What is perimenopause and how does it affect women’s health in midlife?
Media Release: 18th October 2019
All women know to expect the time in life when their periods finish and they reach menopause. Many might even look forward to it. What many women don’t know, however, is they will also experience symptoms in the time leading up to menopause. This is known as perimenopause.
On average perimenopause lasts for three to four years, usually starting in the mid to late 40s. Some women may experience it for only a few months, but for others it can be as long as a decade and can start as early as the mid-30s. During perimenopause a woman’s menstrual cycle will become irregular, they may experience lighter or heavier than normal bleeding, and intermittent spotting.
What’s happening to my hormones?
The ovaries produce the female hormones oestrogen and progesterone, which control menstruation and ovulation (when an egg is released from the ovary).
From a woman’s late-30s, the number of eggs left in the ovaries decreases more quickly. Leading up to menopausal transition, the level of oestrogen changes, dropping rapidly around two years prior to menopause and stabilising around two years afterwards.
Progesterone also decreases towards menopause as it is produced only if an egg is released.
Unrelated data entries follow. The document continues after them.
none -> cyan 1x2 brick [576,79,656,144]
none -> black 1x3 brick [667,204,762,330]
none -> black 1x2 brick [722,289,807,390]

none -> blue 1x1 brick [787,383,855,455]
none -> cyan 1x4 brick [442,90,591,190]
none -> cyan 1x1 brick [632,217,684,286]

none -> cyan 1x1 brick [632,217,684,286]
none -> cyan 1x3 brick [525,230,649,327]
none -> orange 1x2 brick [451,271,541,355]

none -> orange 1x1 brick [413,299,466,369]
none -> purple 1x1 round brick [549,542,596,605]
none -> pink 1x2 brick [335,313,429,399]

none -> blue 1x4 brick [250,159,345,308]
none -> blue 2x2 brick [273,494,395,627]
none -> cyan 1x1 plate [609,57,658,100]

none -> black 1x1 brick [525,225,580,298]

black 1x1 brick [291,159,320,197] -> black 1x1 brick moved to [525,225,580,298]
Lack of progesterone can result in irregular, heavier, and prolonged menstrual periods during perimenopause.
• hot flushes (a sudden feeling of warmth or intense heat that spreads over the face and upper body)
• night/cold sweats
• anxiety, depressed mood, or mood swings
• sleep disturbance and fatigue
• vaginal dryness; discomfort during sexual intercourse
• frequent or urgent urination.
In the last one to two years of perimenopause, women are more likely to complain of low-oestrogen-associated symptoms, in particular vasomotor symptoms (hot flushes and night sweats) and vaginal dryness.
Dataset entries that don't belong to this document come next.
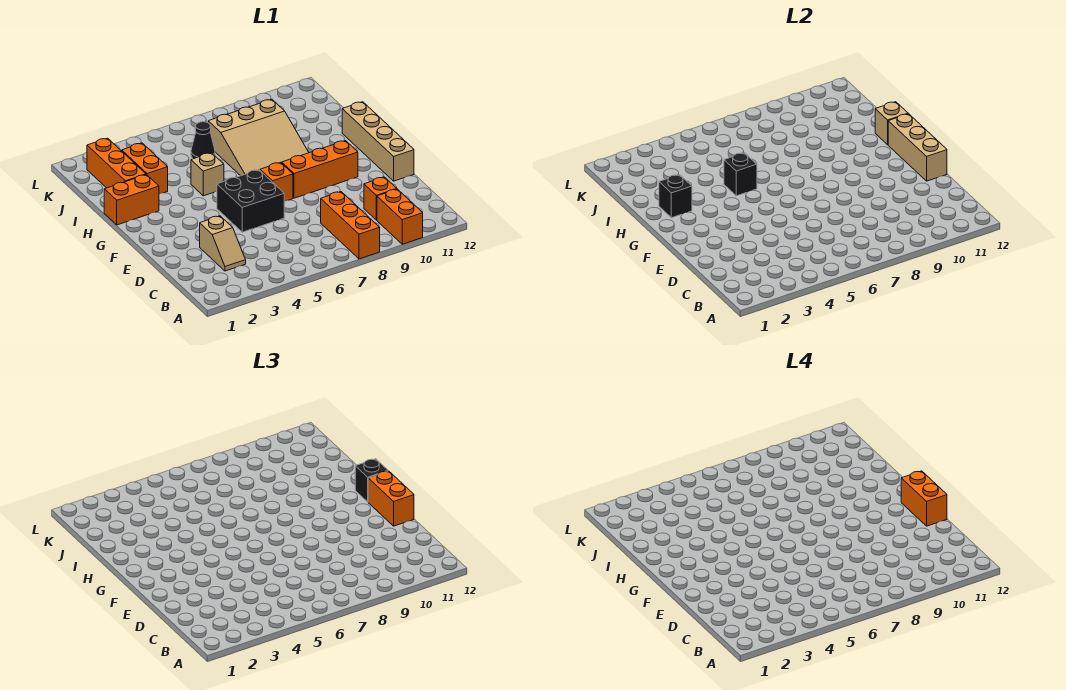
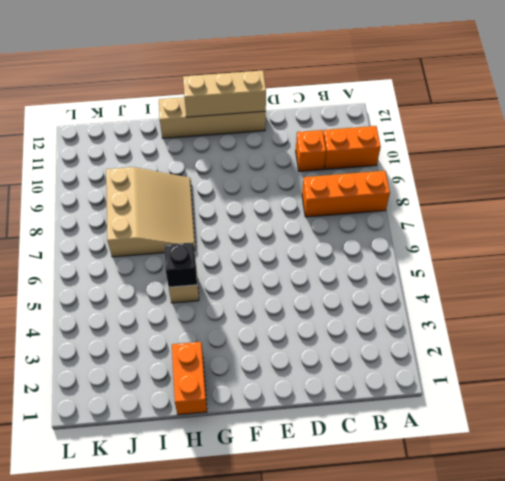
none -> tan 1x2 slope [200,216,246,271]
none -> black 2x2 brick [217,170,284,232]
none -> orange 1x1 brick [260,162,293,201]

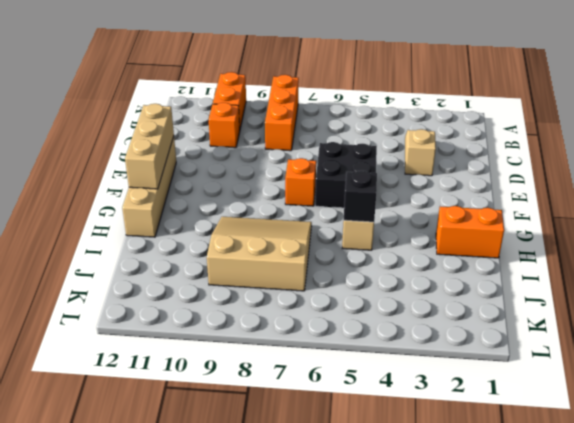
none -> orange 1x3 brick [282,141,358,198]
none -> orange 1x3 brick [87,138,146,188]
none -> orange 1x2 brick [122,143,168,194]

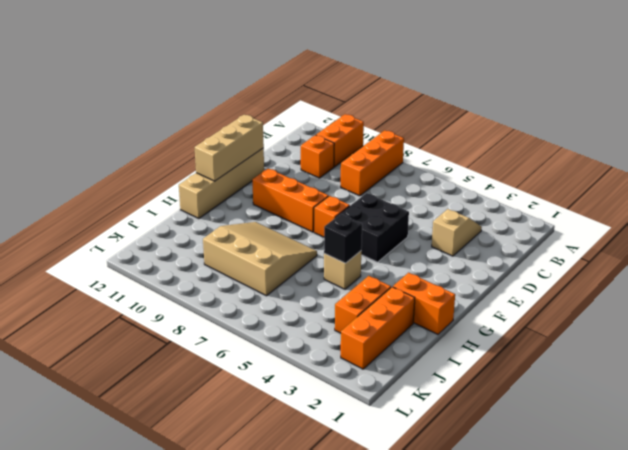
none -> black 1x1 cone [191,122,215,159]
none -> black 1x1 brick [659,175,692,218]
none -> tan 1x1 brick [875,102,908,145]

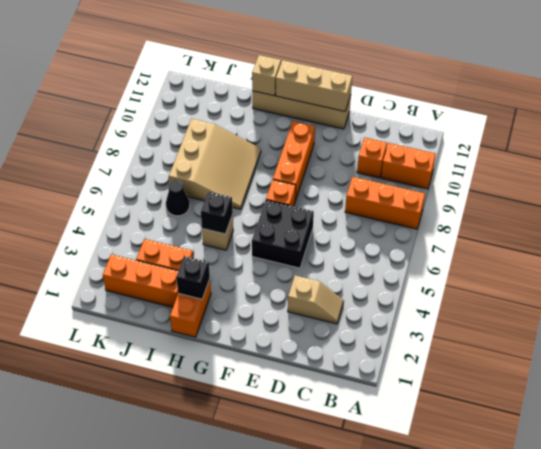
none -> orange 1x2 brick [368,471,414,526]
none -> black 1x1 brick [355,459,388,502]
none -> orange 1x2 brick [901,471,947,526]

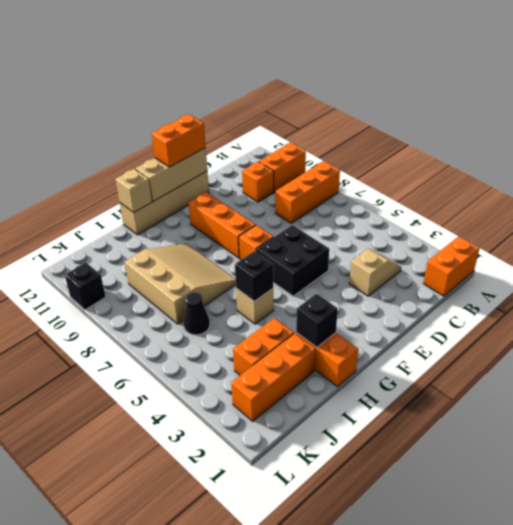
orange 1x2 brick [423,237,479,296] -> orange 1x2 brick moved to [901,471,947,526]
black 1x1 brick [65,263,106,310] -> black 1x1 brick moved to [355,459,388,502]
Some groups of women are also more likely to experience menopausal symptoms, including those who are: overweight or obese, smokers, of low socioeconomic status, and those with anxiety, depressive symptoms, or who feel stressed.
A recent US study found the menopausal transition is accompanied by accelerated gains in fat mass and simultaneous losses in lean mass, and these changes in body composition continue until two years after menopause. It was found weight gain began in premenopause and increased steadily during perimenopause (around 0.4 kg per year).
A lack of exercise, unhealthy eating, lower levels of education, insufficient sleep, the number of births a woman has had, and a family history of obesity may substantially contribute to weight gain in midlife.
For women who seek medical advice for their symptoms, menopausal hormone therapy (MHT, also known as hormone replacement therapy) is the most commonly prescribed treatment. Hormone therapy can help to relieve symptoms by replacing oestrogen levels that fall naturally during perimenopause.
If hormone therapy is not suitable, there are other non-hormonal treatments that can be discussed with the GP. This includes changing lifestyle factors such as improvements in diet, regular physical activity, optimal weight management, and quitting smoking.
Perimenopause in the workplace
For some women, menopausal symptoms such as vasomotor symptoms and fatigue can impact their performance at work. The Australasian Menopause Society recommends the following improvements to working conditions for women going through menopause which are based on the guidelines produced by the European Menopause and Andropause Society:
• raise awareness
• allow disclosure of troublesome symptoms
• review workplace temperature and ventilation
• reduce work-related stress
• allow flexible working arrangements
• provide easy access to cold drinking water and toilets.
Contraception during perimenopause
Women still experience menstrual cycles during perimenopause and can fall pregnant, so contraception remains important. Contraception is required for two years after the last menstrual period in women aged under 50 years and one year in those over 50.
The use of combined hormonal contraceptives (such as pills, patches, or vaginal rings) until the age of 50 is acceptable if women are not at risk of heart disease or thrombosis. Risk factors include smoking, being overweight or obese, or having high blood pressure.
Hormonal contraceptives should not be used alongside hormonal treatments for menopause. Instead barrier methods (condoms or caps) or other methods (spermicides, implant or intrauterine devices).